Hier findest du einen interessanten Fleischrechner, der dir zeigt welche Auswirkungen deine konkrete Ernährungsweise hat und was eine Änderung bringen könnte.

Um das ganze nochmals bildlicher darzustellen, habe ich eine interessante Tabelle mit den Effekten der Herstellung angefügt. Die Skizze zeigt dir die Auswirkungen, dargestellt in gefahrenen Autokilometern, deutlich.

4. Unabhängigkeit von großen Konzernen

Wusstest du, dass in Deutschland nur 5 Handelskonzerne (Schwarz-Gruppe, Aldi, Edeka, Rewe und Metro) den Lebensmittelmarkt bestimmen?

Diese Marktführer kontrollieren nicht nur große Marktanteile, sondern haben dadurch auch Macht über die Produzenten. Sie drücken den Preis und sorgen so dafür, dass viele kleine Lieferanten in finanzielle Schwierigkeiten gelangen.

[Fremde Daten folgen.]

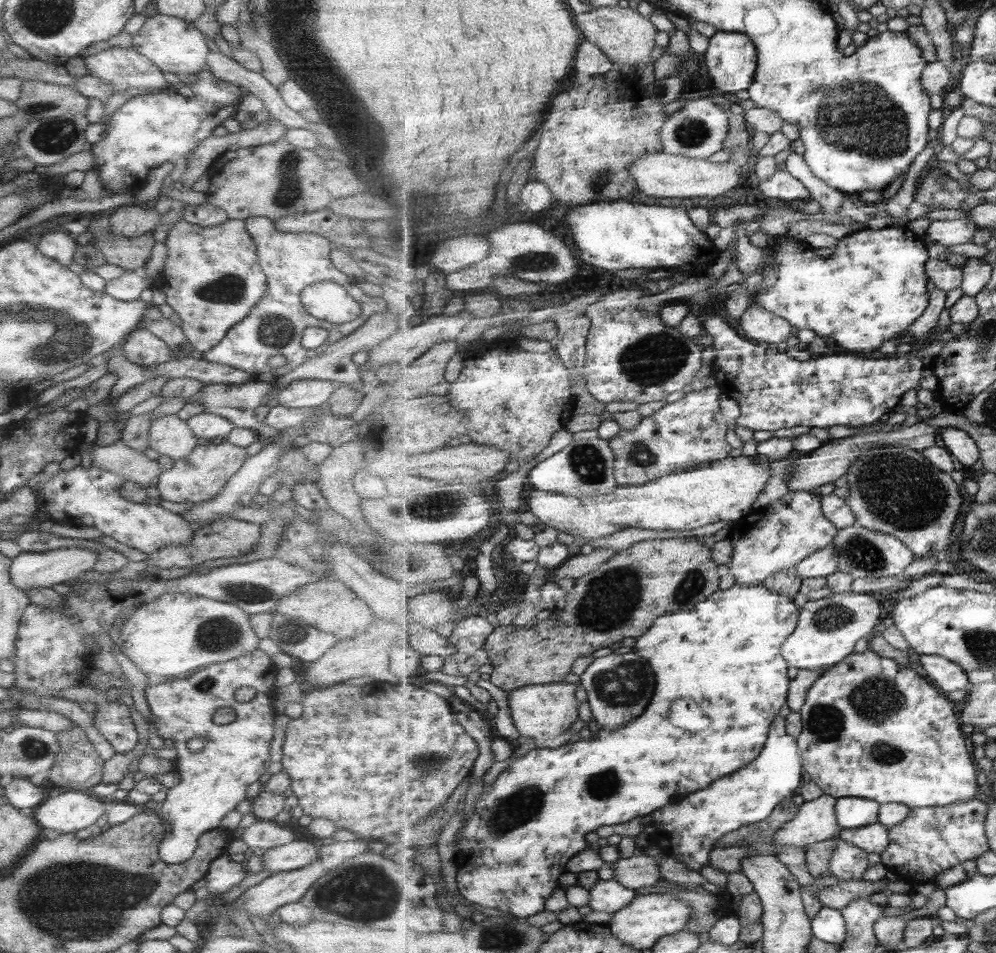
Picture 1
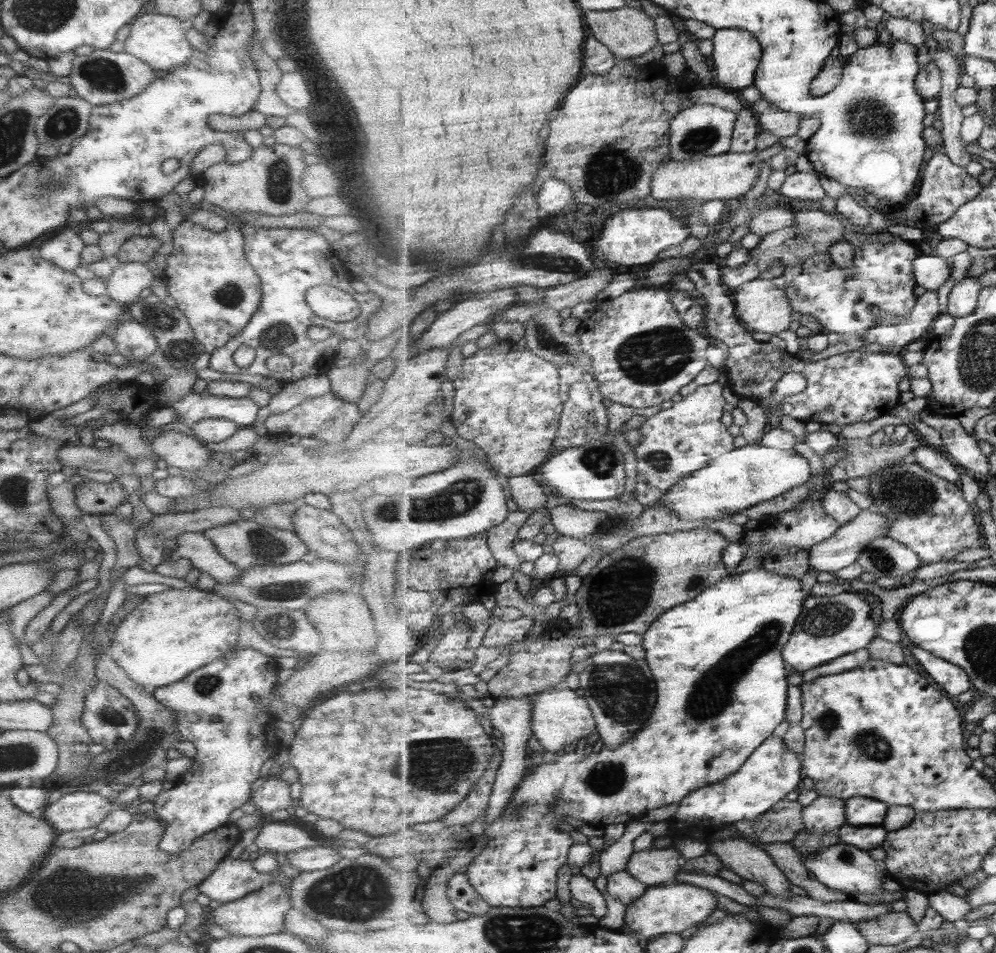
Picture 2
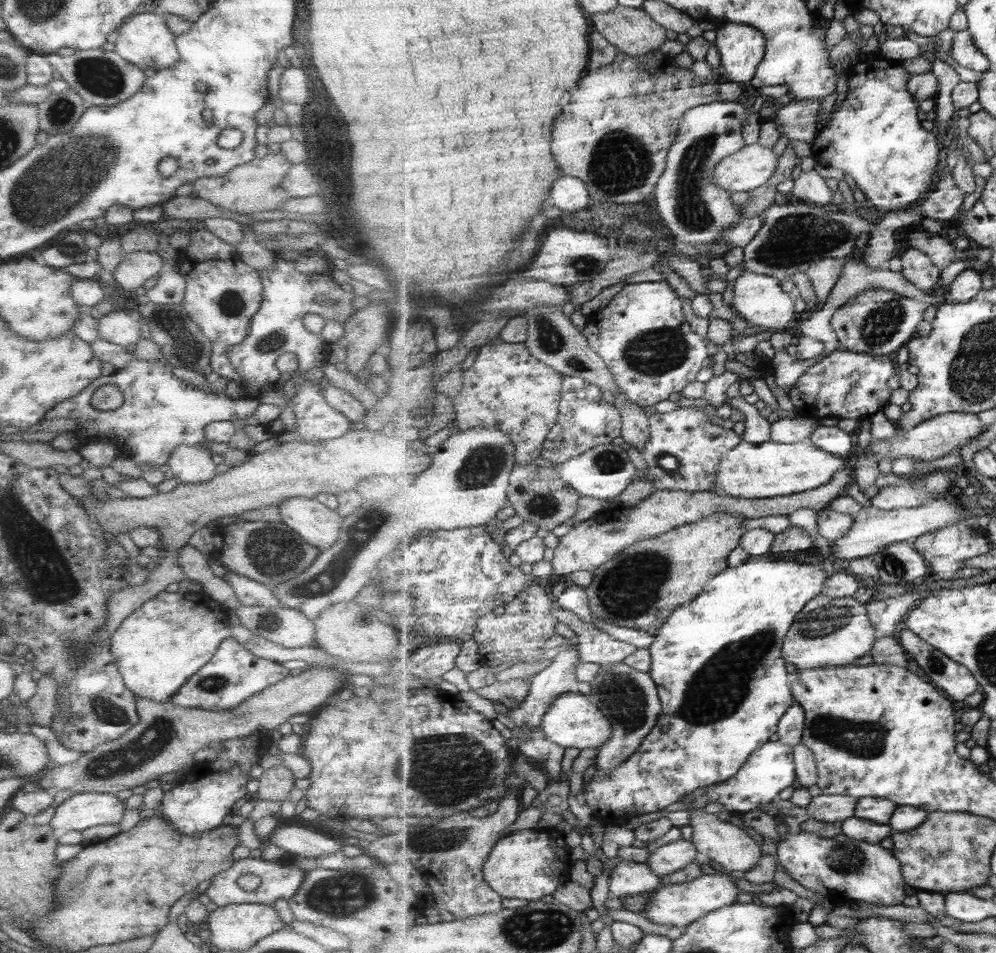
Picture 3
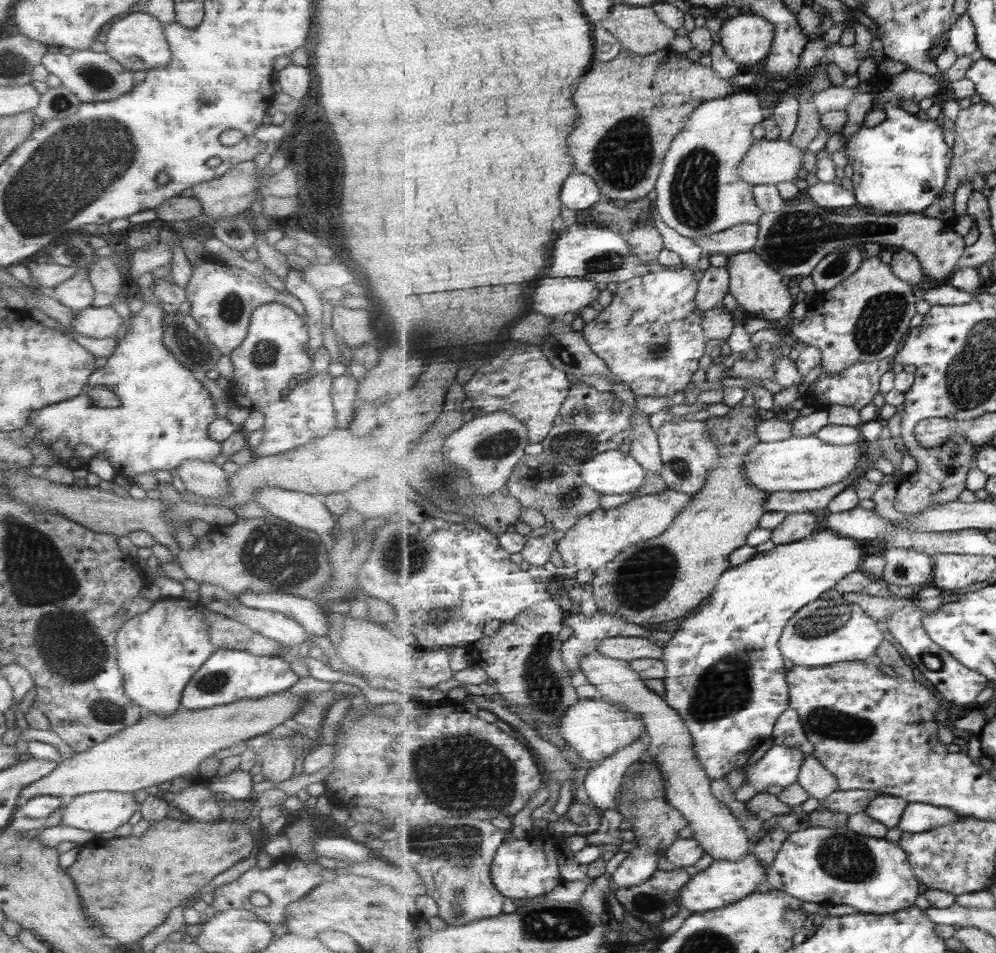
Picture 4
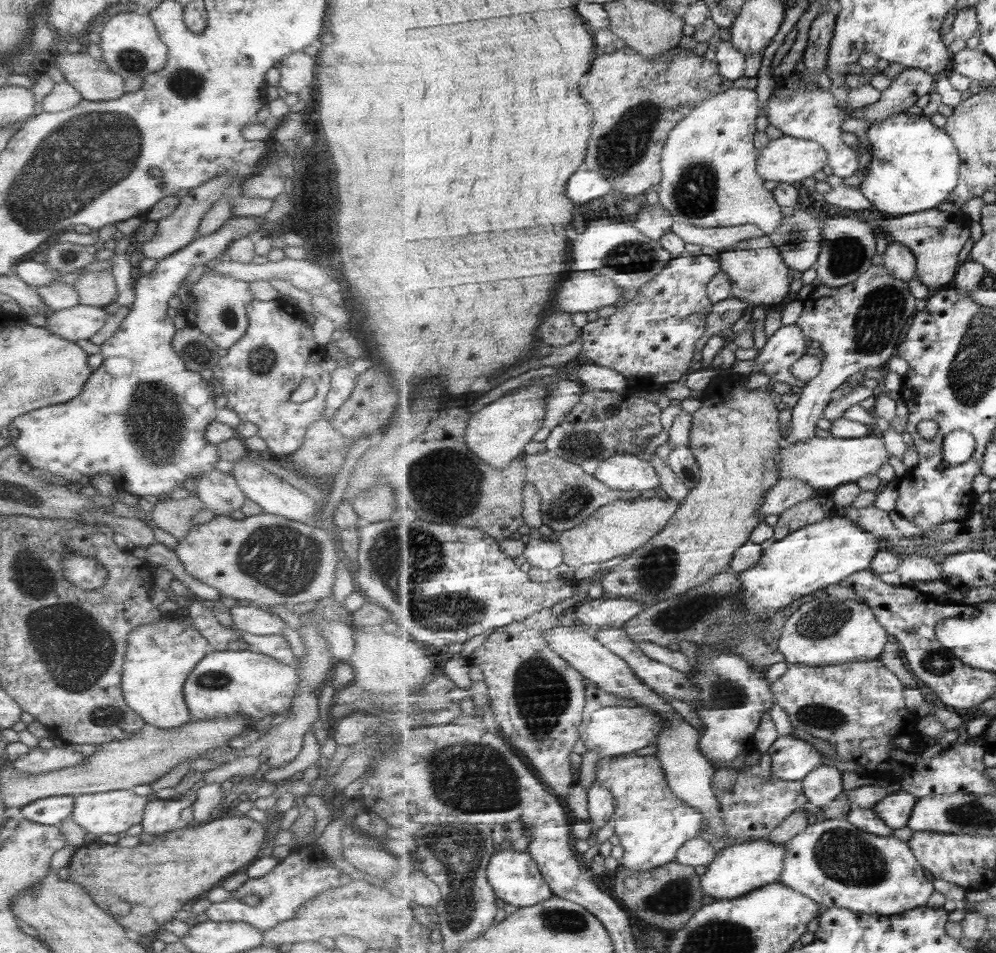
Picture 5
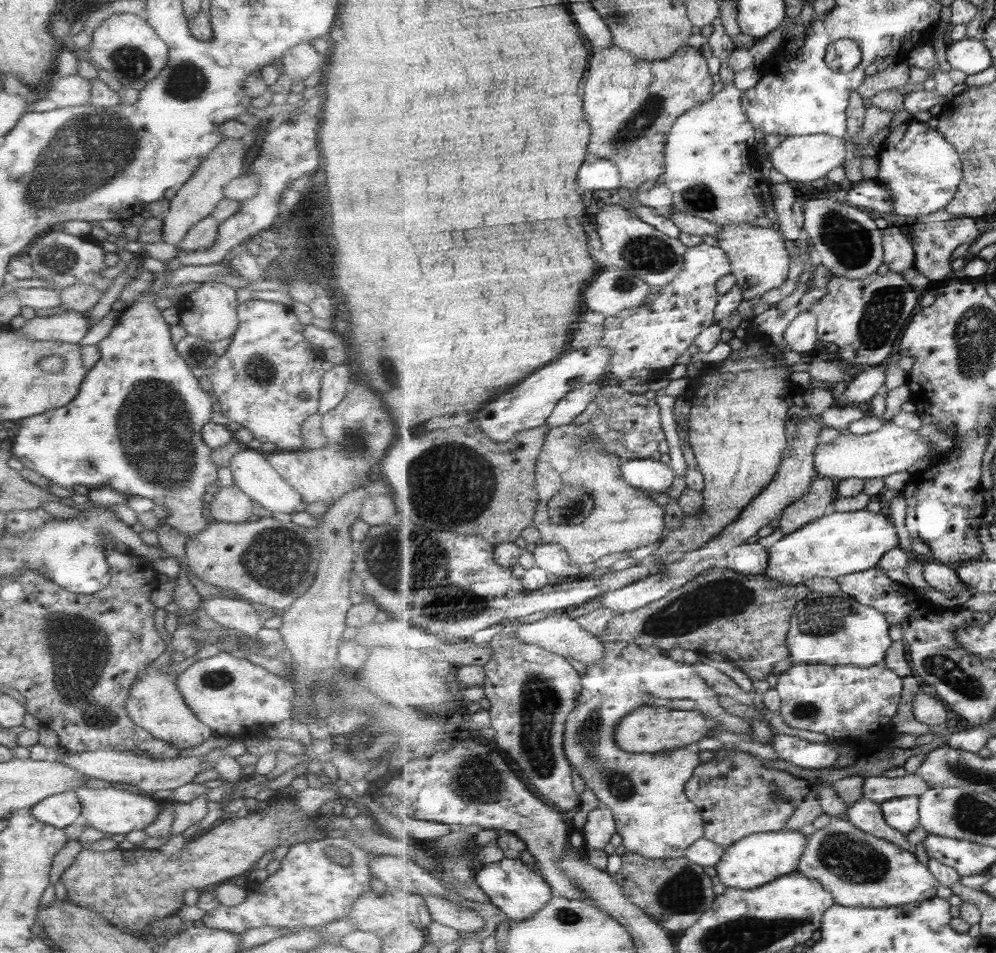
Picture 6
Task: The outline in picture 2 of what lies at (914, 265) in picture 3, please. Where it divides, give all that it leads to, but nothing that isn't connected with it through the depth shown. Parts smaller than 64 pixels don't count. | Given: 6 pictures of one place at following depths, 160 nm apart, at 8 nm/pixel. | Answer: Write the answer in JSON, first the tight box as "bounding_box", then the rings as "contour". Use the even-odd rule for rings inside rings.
{"bounding_box":[913,255,952,291],"contour":[[[921,255],[915,260],[913,267],[917,285],[924,287],[926,291],[939,290],[945,282],[949,282],[952,276],[951,268],[947,260],[939,255]]]}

Achte beim Einkaufen auf faire Arbeitsbedinungen und kaufe wenn möglich bei kleinen, unabhängigen Läden und Marken. So leistet du einen Beitrag zu mehr sozialer Gerechtigkeit und hilft kleinen Produzenten besser ihren tatsächlichen Preis zu bekommen.

Übersicht Konzerne

Übersicht Konzerne

 

5. Achte auf deine Gesundheit

Du bist, was du isst.

Wir können durch unsere Ernährung sowohl gute wie auch schlechte Auswirkungen auf unser Leben bewirken. Viele Krankheiten wie Übergewicht, Diabetes, Herz-Kreislauferkrankungen hängen oft in direktem Zusammenhang mit unserer Ernährung. Ich werde hier nicht die Auswirkungen der Ernährung auf unsere Gesundheit erläutern, möchte aber dennoch kurz erläutern wie wir diese als weiteren Stimmzettel nutzen können.

Für Lebensmittelunternehmen ist es wichtig, viel zu verkaufen. Um dies zu ermöglichen, werden bearbeitete Nahrungsmittel oft mit anregenden Stoffen versetzt um den Absatz zu steigern. Die Lebensmittel schmecken aufgrund von Zucker und Fett sehr gut und regen an mehr zu essen, d.h. auch mehr zu kaufen. Jeder kennt die Wirkung von einer offenen Packung Chips oder Süßigkeiten, die selten wieder geschlossen wird.

Um positive Auswirkungen auf die Gesundheit erzielen zu können, ist es notwendig auf möglichst unverarbeitete Lebensmittel zurückzugreifen. Kaufe regional und saisonal ein, koche selbst und befasse dich mit deiner Ernährung. Schau dir die verwendeten Zusatzstoffe in Fertiggerichten und hinterfrage sie kritisch. Nimm dir Zeit beim Essen und genieße jeden Bissen, anstatt hastig zwischen Tür und Angel ein Brötchen zu essen. So bekommt deine Ernährung wieder mehr Bedeutung und deine Bewusstsein dafür wird gestärkt.

 

Wie du siehst, hast du mit der Wahl deiner Lebensmittel durchaus die Macht, Dinge zu ändern. Oft liegt es nur an unserer Unwissenheit und Bequemlichkeit, dass so viel Leid auf der Welt entsteht. Investiere etwas Zeit und macht dir die Auswirkungen deiner Essgewohnheiten bewusst und du wirst bald positiv die Welt verändern.